Equal amounts of proteins from brain homogenates of 17-mo-old TRGL and TRGL/Q175 were subjected to SDS-PAGE and processed for WB with antibodies directed against a number of interested marker proteins in the ALP, grouped according to the functions of the proteins in the autophagy process: autophagy induction signaling (A), membrane nucleation/AP formation (B), autophagy adaptor proteins (C) and AL formation/substrate degradation (e.g., lysosomal hydrolases or structural components)(D). The blot of the loading control protein GAPDH is boxed and placed under each protein of interest. Images were collected by a digital gel imager (Syngene G:Box XX9). Densitometry was performed with Image J and the result for each protein of interest was normalized by its corresponding GAPDH blot and presented in the bar graph. Values are the Mean +/- SEM for each group (n = 7 TRGL and 10 TRGL/Q175).

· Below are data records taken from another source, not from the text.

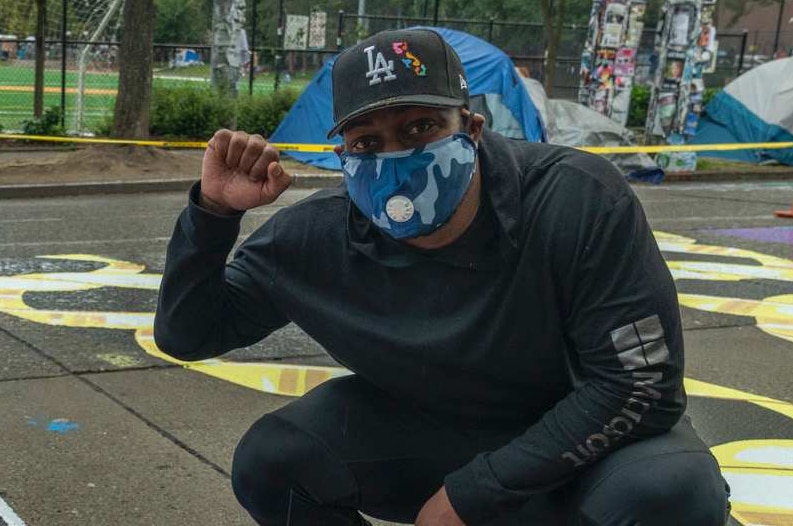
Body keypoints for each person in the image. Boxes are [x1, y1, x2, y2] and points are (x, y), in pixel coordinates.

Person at [154, 28, 730, 525]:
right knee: (272, 460)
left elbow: (640, 387)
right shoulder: (317, 238)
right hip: (437, 433)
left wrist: (473, 493)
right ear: (342, 155)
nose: (395, 158)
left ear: (472, 127)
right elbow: (189, 334)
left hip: (586, 446)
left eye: (421, 127)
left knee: (671, 494)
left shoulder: (577, 199)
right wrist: (213, 214)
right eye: (367, 142)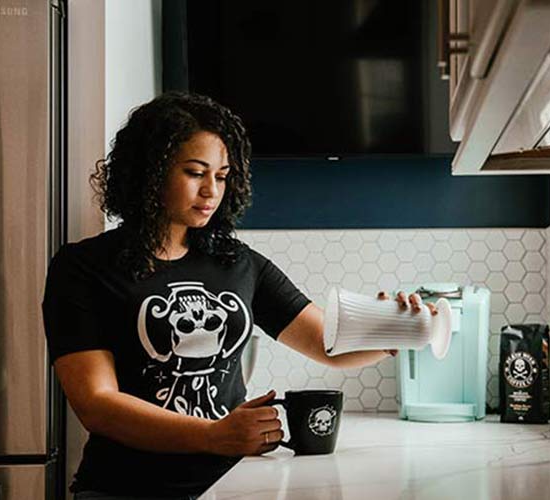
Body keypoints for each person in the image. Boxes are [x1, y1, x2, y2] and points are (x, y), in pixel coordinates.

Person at [42, 92, 436, 500]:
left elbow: (327, 343)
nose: (211, 190)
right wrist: (214, 435)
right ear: (149, 171)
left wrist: (393, 332)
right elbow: (97, 405)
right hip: (121, 490)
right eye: (195, 172)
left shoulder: (238, 263)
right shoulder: (83, 267)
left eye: (222, 175)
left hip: (230, 486)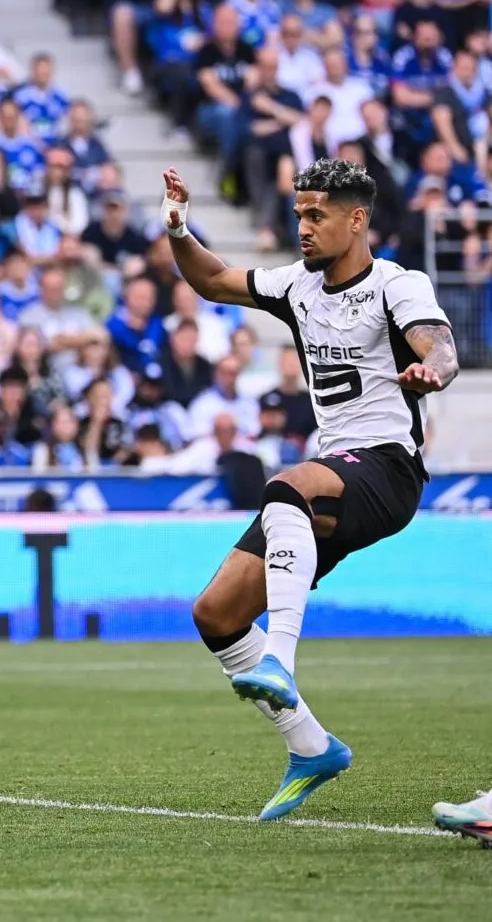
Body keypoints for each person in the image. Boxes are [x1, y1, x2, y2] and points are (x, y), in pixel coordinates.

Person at [162, 159, 457, 822]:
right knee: (215, 614)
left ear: (357, 219)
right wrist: (178, 228)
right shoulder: (297, 285)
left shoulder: (397, 284)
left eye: (316, 214)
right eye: (298, 214)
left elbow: (439, 346)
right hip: (334, 477)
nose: (302, 226)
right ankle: (311, 746)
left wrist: (432, 371)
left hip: (388, 469)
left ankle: (279, 661)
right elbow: (211, 279)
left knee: (286, 484)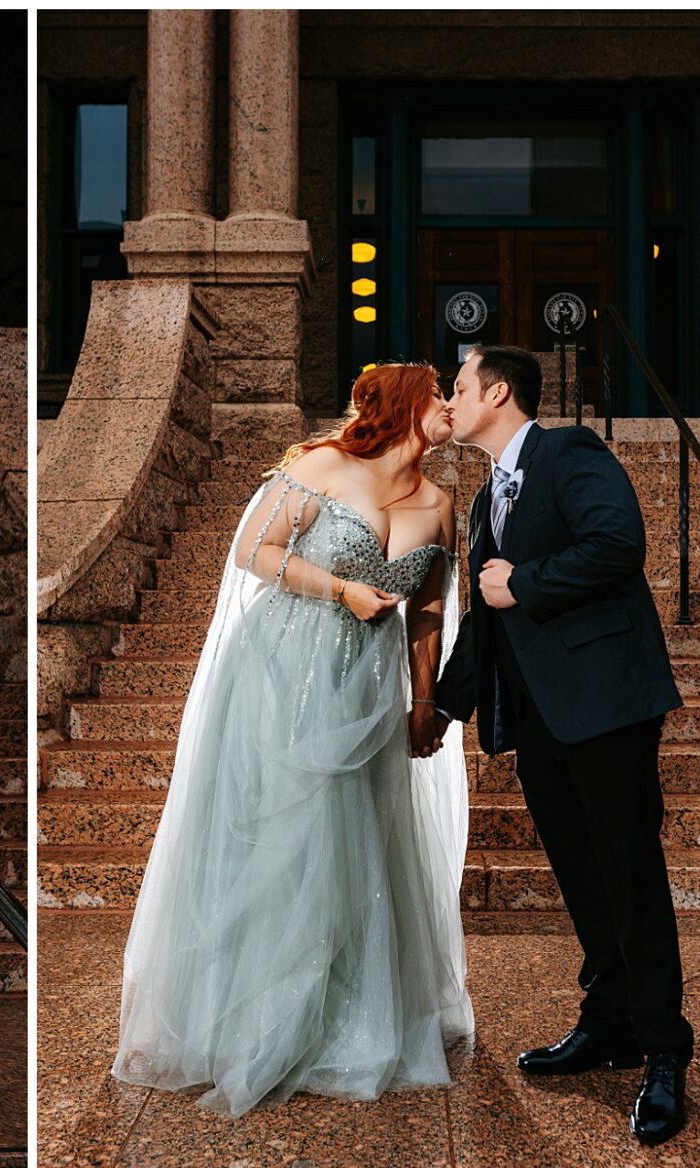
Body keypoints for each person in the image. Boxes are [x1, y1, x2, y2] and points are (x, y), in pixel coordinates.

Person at [111, 363, 476, 1116]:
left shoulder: (441, 505)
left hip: (369, 686)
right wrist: (340, 587)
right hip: (281, 670)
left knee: (356, 840)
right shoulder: (324, 466)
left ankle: (345, 1018)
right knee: (284, 831)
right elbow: (256, 551)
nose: (449, 406)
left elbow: (431, 612)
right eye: (439, 393)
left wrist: (425, 701)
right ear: (409, 404)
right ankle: (250, 1016)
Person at [431, 344, 691, 1145]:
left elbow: (619, 545)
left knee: (629, 873)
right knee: (582, 875)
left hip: (608, 704)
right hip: (540, 717)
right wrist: (439, 710)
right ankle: (608, 1022)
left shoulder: (569, 450)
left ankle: (663, 1051)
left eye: (461, 387)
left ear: (499, 392)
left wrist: (526, 582)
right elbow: (487, 617)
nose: (451, 398)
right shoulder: (483, 503)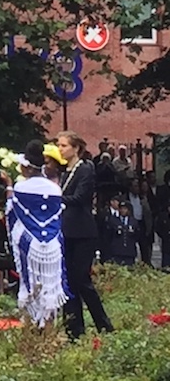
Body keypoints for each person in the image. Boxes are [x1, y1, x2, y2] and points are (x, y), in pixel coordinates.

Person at [54, 130, 113, 338]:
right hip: (66, 233)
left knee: (81, 280)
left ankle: (104, 325)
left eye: (63, 145)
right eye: (59, 145)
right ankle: (74, 329)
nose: (60, 149)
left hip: (82, 232)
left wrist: (54, 199)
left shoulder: (85, 169)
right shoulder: (64, 172)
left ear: (76, 148)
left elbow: (80, 198)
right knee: (68, 282)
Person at [6, 140, 67, 328]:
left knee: (29, 284)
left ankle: (30, 330)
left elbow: (11, 212)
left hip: (29, 245)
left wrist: (9, 187)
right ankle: (49, 331)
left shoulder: (20, 188)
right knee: (50, 287)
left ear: (27, 168)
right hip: (53, 245)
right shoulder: (55, 189)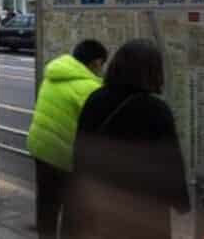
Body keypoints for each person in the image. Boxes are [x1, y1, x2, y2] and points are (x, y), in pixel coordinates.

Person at [65, 39, 190, 239]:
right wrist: (181, 201)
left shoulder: (96, 98)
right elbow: (170, 160)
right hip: (145, 203)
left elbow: (81, 148)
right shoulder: (156, 109)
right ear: (153, 71)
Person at [27, 39, 108, 239]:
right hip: (65, 155)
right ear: (96, 63)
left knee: (46, 202)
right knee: (73, 209)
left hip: (41, 147)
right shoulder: (89, 87)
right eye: (102, 64)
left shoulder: (54, 73)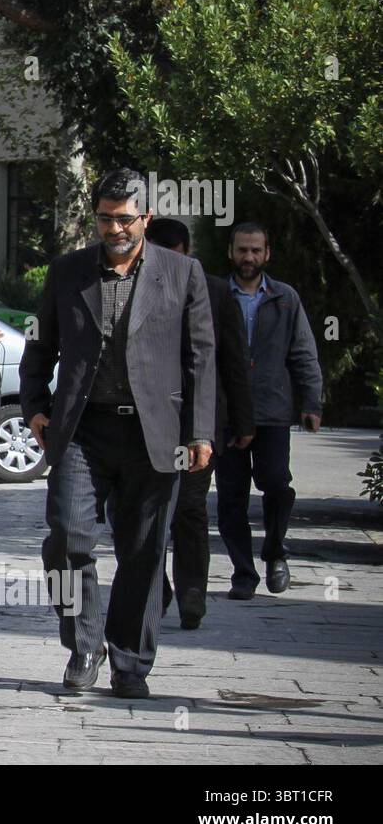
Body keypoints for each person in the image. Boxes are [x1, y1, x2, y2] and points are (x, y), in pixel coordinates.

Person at [20, 168, 215, 699]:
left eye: (125, 219)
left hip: (156, 435)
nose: (114, 228)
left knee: (145, 550)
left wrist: (200, 431)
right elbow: (40, 346)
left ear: (145, 218)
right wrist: (36, 407)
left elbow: (200, 356)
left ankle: (130, 661)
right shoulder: (69, 272)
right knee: (67, 535)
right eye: (105, 218)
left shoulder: (182, 273)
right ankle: (84, 644)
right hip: (83, 429)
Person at [144, 218, 255, 628]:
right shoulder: (132, 285)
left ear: (188, 254)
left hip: (198, 421)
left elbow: (232, 360)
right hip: (145, 421)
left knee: (190, 508)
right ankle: (157, 587)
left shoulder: (215, 291)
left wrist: (243, 418)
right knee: (147, 509)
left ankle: (192, 591)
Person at [215, 222, 323, 599]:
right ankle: (243, 573)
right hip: (226, 414)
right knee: (231, 497)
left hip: (271, 410)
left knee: (277, 483)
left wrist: (312, 402)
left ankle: (276, 551)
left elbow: (304, 352)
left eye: (255, 251)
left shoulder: (285, 298)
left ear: (267, 254)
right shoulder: (215, 296)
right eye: (242, 250)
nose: (249, 257)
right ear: (231, 252)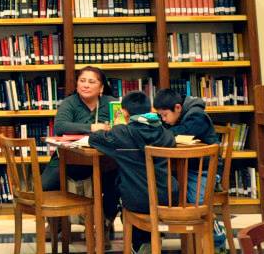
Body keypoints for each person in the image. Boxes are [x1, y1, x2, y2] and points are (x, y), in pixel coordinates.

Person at [88, 91, 176, 253]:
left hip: (137, 200)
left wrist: (103, 129)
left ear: (125, 113)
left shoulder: (122, 133)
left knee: (121, 186)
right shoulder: (166, 134)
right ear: (151, 109)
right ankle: (149, 241)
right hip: (167, 198)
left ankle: (139, 244)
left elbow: (93, 139)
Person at [41, 66, 119, 234]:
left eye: (92, 82)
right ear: (76, 84)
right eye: (82, 81)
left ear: (101, 87)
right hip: (68, 158)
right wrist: (92, 127)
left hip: (103, 159)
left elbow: (121, 127)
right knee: (46, 184)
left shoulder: (112, 103)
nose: (86, 85)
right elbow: (60, 126)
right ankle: (57, 222)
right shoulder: (70, 103)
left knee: (117, 183)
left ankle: (105, 220)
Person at [153, 88, 226, 249]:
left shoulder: (197, 116)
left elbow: (179, 132)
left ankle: (218, 241)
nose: (163, 120)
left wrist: (158, 133)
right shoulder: (177, 115)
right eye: (160, 116)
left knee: (198, 208)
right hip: (182, 168)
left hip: (204, 169)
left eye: (164, 115)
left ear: (178, 108)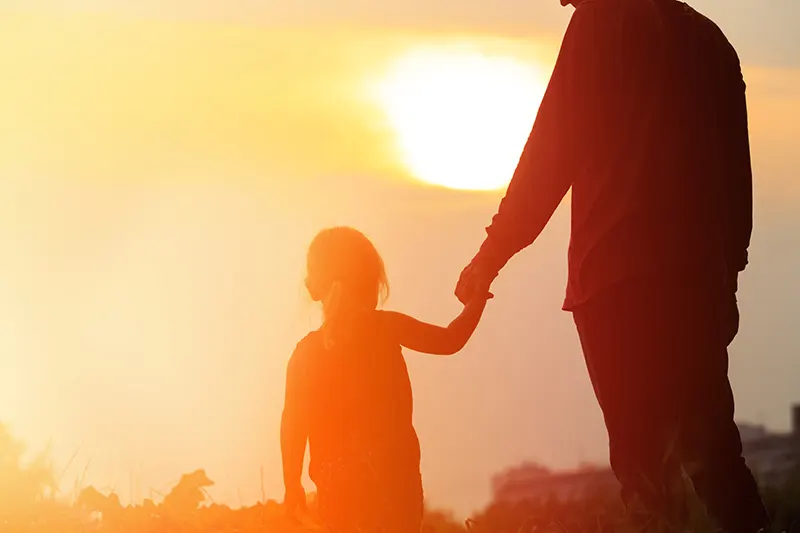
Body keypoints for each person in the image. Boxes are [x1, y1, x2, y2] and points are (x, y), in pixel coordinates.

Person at [455, 0, 769, 531]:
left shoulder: (597, 26)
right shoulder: (712, 43)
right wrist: (728, 280)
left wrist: (489, 258)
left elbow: (548, 159)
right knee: (713, 449)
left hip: (613, 281)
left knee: (642, 465)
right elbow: (736, 182)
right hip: (693, 281)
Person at [281, 226, 493, 533]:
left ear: (315, 286)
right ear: (372, 280)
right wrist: (478, 297)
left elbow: (293, 424)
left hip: (337, 488)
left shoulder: (304, 354)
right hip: (395, 480)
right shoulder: (386, 327)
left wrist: (292, 487)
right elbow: (451, 339)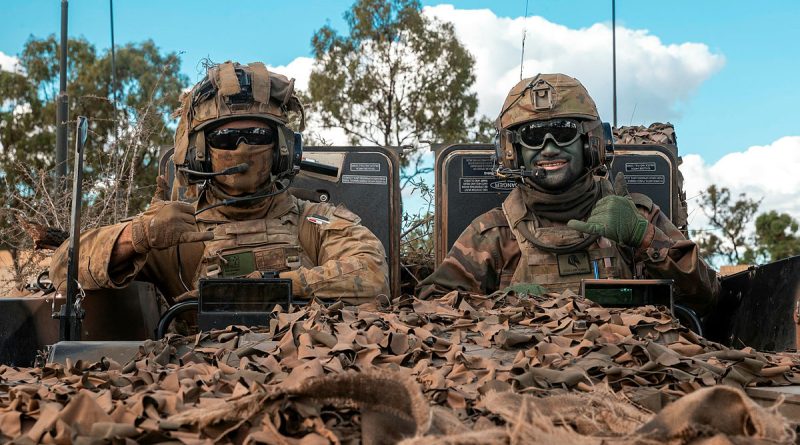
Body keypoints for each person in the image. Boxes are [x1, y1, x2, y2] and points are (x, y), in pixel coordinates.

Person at [50, 61, 390, 304]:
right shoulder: (173, 233)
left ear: (283, 149)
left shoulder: (315, 223)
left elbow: (371, 275)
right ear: (198, 152)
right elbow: (64, 267)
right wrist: (137, 237)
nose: (243, 147)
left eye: (257, 134)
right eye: (226, 138)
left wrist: (257, 289)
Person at [417, 73, 718, 314]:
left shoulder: (635, 216)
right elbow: (432, 307)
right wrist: (500, 306)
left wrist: (645, 238)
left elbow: (709, 297)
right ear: (513, 153)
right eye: (533, 137)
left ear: (591, 144)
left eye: (563, 132)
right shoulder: (494, 234)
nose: (549, 147)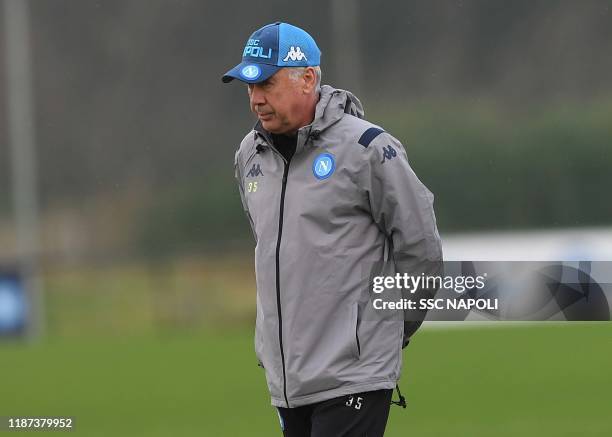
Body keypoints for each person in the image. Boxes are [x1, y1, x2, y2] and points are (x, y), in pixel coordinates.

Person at [223, 22, 442, 437]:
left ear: (307, 78)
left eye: (265, 84)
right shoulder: (248, 154)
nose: (255, 100)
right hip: (288, 383)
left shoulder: (368, 149)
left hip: (353, 375)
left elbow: (422, 250)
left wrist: (387, 331)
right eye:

Significant differences between the 2 groups were analyzed by unpaired, two-tailed t-test. * P < 0.05, ** P < 0.01, *** P < 0.001.

Dosing tests demonstrate mTORi INK BBB penetration and target engagement even at low dosages.

(A) Dosing tests for INK. INK or the vehicle was administered by oral gavage. Two dosing tests were done in 6-mo-old WT mice, one with 10, 8 mg/kg (mpk) every other day or 4-mpk daily for 2 weeks and the other with 7.5, 5, 2.5-mpk daily for 2 weeks. Equal amounts of proteins from brain homogenates of mice receiving vehicle (labeled as “Veh”) or INK were subjected to SDS-PAGE and processed for WB with antibodies directed against marker proteins representing target engagement of INK, such as p-ULK1 (S757) and p-S6 – the drug effects are reflected by the changes within the boxed areas compared to the signals of Veh outside the boxed areas.

(B) INK was detected in the brains of mice receiving a single dose via oral gavage. After 6, 12 or 24 hrs post INK administration to 6-mo-old WT mice, INK was detected in cerebellum of mice treated with 1, 3 or 10-mpk INK. Total 60 mice: n = 6 mice/dose/time point, where the Vehicle control group was just tested once at the 6-hr time point.